** Work to do **
Pick out every line in the entries below that contains the string "qCreatedBy" and copy each such line in full.

:::::

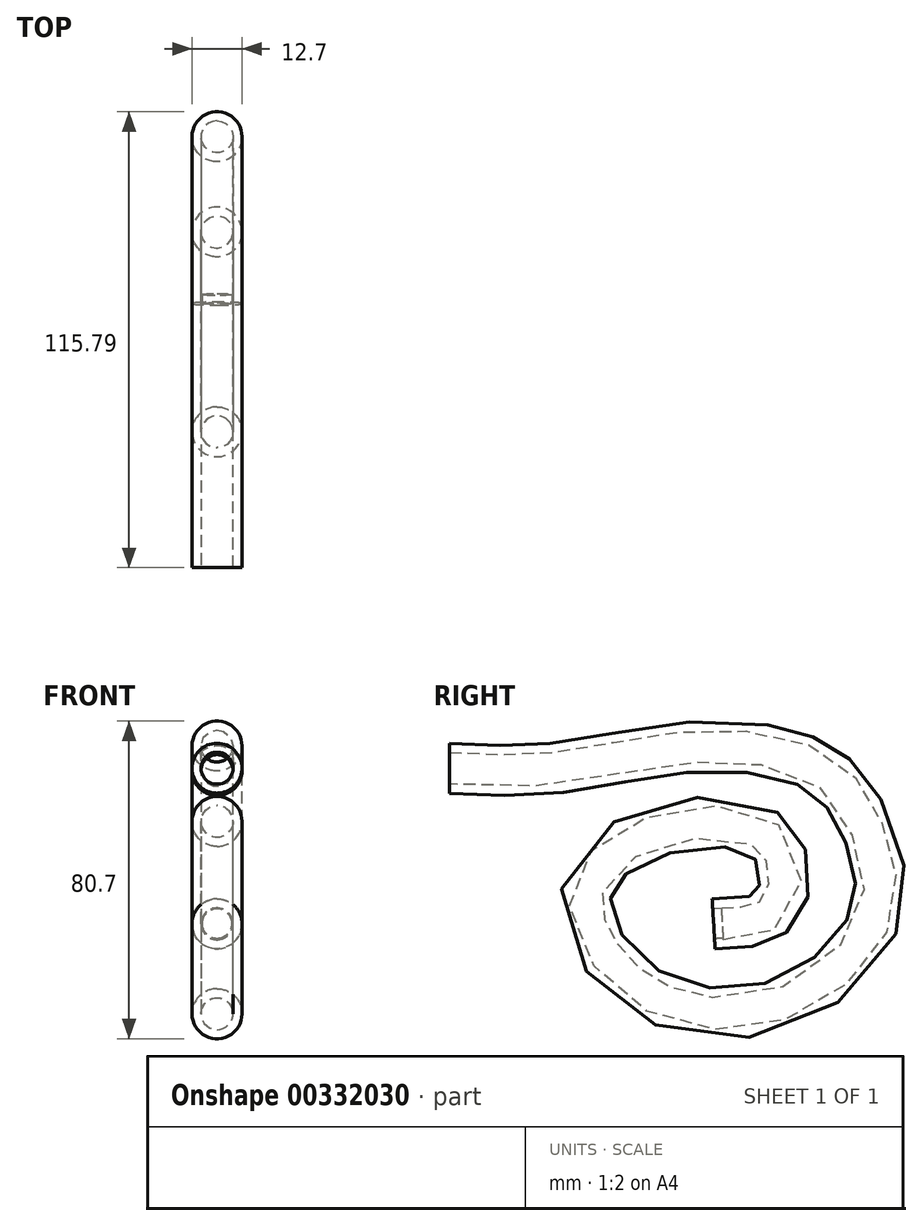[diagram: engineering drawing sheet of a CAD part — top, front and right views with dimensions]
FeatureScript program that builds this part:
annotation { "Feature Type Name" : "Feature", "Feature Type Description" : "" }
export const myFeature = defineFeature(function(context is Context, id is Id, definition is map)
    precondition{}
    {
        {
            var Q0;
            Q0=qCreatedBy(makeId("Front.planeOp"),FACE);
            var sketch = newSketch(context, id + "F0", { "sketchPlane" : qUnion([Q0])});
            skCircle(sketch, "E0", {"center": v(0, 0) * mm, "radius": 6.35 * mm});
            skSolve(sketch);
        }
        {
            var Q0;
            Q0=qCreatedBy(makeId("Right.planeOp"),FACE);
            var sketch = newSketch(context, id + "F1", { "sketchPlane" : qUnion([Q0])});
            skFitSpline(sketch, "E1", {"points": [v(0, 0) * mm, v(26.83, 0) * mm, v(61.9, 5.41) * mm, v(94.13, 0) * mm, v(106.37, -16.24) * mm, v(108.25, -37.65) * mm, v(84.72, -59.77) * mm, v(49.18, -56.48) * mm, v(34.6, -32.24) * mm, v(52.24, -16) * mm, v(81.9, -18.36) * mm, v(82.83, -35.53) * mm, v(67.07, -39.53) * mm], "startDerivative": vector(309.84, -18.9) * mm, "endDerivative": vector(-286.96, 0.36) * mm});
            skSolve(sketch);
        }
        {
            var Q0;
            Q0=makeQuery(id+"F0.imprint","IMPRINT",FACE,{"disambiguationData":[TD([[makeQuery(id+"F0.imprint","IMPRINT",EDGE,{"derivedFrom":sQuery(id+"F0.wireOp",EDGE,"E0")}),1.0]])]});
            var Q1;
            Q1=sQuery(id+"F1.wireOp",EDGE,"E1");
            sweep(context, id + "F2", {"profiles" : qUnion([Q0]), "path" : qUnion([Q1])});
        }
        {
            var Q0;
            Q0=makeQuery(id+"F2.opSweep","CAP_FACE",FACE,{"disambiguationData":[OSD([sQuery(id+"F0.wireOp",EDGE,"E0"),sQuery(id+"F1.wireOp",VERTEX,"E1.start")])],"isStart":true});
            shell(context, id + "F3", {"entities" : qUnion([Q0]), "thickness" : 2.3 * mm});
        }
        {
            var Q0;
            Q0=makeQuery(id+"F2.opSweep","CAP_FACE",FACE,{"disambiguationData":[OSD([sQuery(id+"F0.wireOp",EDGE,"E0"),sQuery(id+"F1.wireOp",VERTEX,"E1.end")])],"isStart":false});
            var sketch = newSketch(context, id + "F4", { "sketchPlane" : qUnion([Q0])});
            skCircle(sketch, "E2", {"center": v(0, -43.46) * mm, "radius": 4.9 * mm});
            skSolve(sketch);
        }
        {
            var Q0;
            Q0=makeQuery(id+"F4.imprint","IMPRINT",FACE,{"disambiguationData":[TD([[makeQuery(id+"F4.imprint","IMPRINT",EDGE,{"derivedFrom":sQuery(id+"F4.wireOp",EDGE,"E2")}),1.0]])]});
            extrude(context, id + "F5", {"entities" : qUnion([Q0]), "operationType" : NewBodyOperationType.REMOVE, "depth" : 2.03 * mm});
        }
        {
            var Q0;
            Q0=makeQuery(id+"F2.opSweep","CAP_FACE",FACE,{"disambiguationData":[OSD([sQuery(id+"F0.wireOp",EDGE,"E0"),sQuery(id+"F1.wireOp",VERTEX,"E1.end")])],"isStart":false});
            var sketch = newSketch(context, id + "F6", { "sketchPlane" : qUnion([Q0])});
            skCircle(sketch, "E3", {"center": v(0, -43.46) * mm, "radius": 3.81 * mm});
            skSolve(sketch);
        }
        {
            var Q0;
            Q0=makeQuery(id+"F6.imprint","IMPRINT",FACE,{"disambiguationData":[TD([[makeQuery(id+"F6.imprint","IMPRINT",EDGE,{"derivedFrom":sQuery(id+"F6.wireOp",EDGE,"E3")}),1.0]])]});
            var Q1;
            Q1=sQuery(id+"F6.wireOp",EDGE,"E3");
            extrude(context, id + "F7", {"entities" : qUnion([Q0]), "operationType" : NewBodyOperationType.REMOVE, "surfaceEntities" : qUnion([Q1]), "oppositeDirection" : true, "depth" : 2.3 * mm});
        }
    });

:::::

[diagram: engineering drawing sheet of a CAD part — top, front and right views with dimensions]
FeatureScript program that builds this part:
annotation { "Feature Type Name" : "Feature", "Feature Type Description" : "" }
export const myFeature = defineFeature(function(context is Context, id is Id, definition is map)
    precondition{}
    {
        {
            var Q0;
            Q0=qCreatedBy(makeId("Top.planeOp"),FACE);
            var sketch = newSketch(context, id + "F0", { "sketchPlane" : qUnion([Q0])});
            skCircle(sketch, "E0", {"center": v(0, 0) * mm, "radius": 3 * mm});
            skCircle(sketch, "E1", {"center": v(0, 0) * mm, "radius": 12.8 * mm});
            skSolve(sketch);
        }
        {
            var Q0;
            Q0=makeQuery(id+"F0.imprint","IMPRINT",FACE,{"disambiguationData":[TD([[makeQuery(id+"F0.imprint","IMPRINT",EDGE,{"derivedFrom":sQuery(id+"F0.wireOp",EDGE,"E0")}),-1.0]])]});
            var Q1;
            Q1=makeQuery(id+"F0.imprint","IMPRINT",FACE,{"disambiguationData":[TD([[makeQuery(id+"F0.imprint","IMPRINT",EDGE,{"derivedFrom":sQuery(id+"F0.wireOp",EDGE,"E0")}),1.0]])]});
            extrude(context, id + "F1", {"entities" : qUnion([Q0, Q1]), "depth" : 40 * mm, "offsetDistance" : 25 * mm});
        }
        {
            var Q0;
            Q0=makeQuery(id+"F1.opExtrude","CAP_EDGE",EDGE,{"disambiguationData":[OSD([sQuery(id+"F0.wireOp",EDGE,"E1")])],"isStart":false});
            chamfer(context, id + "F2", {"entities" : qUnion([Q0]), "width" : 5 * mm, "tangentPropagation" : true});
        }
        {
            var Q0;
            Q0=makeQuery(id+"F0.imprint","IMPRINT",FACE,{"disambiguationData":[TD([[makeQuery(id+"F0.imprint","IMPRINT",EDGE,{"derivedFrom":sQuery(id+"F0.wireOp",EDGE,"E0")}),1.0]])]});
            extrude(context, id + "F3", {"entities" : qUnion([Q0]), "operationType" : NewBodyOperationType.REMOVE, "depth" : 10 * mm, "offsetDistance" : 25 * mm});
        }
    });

:::::

** Answer to the task **
            Q0=qCreatedBy(makeId("Front.planeOp"),FACE);
            Q0=qCreatedBy(makeId("Right.planeOp"),FACE);
            Q0=qCreatedBy(makeId("Top.planeOp"),FACE);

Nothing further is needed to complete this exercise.